Work instructions - Write the records from the start through the line containing "local contrast: highlights 103%, shadows", inclusive, as a two-column CSV with columns instruction and settings, one row per record: its text and its answer. Put each in a single quoted field with line breaks replaced by spaces.

━━ Data for this task

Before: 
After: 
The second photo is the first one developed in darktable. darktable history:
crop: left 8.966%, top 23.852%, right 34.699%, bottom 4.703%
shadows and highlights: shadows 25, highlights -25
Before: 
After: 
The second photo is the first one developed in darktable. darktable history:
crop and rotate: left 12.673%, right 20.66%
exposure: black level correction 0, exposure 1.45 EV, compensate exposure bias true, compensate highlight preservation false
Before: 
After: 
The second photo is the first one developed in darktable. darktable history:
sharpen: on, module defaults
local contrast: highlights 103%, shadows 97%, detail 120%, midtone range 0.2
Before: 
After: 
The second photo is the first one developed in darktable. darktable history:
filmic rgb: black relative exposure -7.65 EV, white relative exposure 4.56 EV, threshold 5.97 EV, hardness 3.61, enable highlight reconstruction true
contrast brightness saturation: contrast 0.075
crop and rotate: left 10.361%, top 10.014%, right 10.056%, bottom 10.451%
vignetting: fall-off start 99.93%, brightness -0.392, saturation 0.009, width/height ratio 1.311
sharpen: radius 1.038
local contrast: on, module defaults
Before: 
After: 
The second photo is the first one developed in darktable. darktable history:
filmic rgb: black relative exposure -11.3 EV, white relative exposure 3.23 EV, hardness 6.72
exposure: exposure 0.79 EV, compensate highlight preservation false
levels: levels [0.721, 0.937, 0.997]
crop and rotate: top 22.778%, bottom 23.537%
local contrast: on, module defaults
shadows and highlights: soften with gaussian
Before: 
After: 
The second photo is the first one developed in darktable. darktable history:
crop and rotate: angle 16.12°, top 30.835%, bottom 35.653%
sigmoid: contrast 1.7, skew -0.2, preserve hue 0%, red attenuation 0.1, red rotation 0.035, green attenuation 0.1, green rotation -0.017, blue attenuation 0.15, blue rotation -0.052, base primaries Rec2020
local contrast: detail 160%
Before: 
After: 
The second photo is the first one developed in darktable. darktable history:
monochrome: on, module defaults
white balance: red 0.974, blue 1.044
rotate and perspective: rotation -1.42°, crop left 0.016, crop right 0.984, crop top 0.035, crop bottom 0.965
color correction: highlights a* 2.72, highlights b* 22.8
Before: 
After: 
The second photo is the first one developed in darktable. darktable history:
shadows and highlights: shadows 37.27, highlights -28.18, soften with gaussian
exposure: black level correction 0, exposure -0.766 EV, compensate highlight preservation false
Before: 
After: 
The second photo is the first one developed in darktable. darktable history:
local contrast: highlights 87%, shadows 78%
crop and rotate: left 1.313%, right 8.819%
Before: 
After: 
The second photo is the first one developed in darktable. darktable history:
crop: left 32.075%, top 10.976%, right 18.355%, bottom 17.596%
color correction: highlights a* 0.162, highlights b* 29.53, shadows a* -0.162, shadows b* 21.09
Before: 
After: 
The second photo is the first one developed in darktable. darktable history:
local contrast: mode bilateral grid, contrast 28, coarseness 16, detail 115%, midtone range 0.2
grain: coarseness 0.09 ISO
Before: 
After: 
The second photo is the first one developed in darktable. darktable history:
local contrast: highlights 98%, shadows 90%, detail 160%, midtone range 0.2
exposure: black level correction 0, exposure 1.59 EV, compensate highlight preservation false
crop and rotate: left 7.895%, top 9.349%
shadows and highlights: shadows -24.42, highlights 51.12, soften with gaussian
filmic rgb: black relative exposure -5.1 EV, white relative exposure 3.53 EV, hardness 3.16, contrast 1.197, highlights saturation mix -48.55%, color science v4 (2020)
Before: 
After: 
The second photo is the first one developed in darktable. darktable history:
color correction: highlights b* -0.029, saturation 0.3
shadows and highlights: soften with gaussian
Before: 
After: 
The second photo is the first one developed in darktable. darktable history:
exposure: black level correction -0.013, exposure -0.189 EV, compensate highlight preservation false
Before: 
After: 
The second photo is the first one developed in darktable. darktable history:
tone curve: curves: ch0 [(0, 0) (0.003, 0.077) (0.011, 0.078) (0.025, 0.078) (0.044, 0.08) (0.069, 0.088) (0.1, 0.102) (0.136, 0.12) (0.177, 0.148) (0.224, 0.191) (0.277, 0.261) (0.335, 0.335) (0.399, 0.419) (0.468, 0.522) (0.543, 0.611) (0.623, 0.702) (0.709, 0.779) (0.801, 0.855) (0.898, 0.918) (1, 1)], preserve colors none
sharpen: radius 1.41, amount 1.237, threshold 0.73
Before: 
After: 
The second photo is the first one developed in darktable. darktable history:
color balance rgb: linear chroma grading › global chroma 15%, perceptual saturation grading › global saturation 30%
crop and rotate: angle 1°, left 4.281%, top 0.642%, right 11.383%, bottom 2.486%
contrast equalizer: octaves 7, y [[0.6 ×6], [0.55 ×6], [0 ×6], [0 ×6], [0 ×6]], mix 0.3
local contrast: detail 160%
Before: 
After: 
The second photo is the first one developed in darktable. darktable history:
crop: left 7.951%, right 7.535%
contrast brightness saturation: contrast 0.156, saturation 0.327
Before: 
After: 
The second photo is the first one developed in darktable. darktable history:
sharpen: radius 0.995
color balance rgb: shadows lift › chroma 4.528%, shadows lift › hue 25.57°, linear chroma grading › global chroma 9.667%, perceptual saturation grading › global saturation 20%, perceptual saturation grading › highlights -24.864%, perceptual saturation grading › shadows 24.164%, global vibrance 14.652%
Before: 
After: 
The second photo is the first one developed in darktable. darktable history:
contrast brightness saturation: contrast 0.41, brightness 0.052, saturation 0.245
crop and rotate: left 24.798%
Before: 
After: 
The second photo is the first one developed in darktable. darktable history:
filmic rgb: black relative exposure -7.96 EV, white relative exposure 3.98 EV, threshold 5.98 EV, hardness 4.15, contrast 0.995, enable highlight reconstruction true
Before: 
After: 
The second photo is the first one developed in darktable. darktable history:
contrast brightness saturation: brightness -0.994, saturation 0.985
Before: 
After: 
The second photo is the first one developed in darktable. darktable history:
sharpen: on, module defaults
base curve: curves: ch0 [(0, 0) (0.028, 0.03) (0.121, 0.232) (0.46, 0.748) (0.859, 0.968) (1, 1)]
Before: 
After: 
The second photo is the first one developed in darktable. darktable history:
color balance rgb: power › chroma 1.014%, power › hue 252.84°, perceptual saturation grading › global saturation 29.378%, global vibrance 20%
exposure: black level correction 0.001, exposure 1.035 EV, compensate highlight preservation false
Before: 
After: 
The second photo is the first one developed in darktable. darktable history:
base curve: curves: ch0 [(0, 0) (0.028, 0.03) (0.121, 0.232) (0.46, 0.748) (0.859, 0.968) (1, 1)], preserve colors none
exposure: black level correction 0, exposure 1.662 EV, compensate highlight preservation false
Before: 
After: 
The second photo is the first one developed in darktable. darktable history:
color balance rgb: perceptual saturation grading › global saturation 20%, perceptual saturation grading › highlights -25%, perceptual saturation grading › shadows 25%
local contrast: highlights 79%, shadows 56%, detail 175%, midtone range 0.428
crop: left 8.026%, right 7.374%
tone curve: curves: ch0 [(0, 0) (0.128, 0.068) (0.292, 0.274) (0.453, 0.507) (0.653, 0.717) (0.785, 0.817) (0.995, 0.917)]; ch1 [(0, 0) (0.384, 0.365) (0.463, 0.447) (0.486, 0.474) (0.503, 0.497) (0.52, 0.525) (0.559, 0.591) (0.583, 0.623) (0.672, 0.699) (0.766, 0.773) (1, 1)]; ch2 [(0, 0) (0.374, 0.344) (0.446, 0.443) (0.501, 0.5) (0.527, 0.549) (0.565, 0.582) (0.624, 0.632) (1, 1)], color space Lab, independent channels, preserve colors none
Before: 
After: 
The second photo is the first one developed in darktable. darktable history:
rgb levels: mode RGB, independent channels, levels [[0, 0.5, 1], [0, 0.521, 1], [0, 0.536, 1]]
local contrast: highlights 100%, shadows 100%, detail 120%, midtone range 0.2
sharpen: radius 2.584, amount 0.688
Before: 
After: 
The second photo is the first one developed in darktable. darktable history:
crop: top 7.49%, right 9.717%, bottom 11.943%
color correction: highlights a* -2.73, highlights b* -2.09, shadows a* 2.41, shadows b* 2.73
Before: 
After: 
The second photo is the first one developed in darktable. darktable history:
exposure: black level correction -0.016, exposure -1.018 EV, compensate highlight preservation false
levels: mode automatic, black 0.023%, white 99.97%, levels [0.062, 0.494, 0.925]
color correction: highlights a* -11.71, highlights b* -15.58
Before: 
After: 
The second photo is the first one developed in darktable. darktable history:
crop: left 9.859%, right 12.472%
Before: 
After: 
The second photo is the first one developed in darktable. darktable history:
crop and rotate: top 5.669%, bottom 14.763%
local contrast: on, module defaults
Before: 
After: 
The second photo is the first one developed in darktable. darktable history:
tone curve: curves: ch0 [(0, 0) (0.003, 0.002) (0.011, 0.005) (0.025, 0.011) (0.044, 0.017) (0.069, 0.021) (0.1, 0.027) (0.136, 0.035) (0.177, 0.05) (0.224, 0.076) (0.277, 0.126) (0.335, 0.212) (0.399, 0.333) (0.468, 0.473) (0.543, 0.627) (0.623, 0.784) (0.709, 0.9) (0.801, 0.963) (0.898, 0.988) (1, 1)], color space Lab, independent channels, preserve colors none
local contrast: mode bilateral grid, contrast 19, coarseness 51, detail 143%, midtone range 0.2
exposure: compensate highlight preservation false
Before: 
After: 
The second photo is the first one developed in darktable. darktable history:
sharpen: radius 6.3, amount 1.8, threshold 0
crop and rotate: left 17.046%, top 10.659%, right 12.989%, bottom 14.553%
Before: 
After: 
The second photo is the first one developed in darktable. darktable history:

━━━━

Response below -
instruction,settings
"Before: After: The second photo is the first one developed in darktable. darktable history:","crop: left 8.966%, top 23.852%, right 34.699%, bottom 4.703% shadows and highlights: shadows 25, highlights -25"
"Before: After: The second photo is the first one developed in darktable. darktable history:","crop and rotate: left 12.673%, right 20.66% exposure: black level correction 0, exposure 1.45 EV, compensate exposure bias true, compensate highlight preservation false"
"Before: After: The second photo is the first one developed in darktable. darktable history:","sharpen: on, module defaults local contrast: highlights 103%, shadows 97%, detail 120%, midtone range 0.2"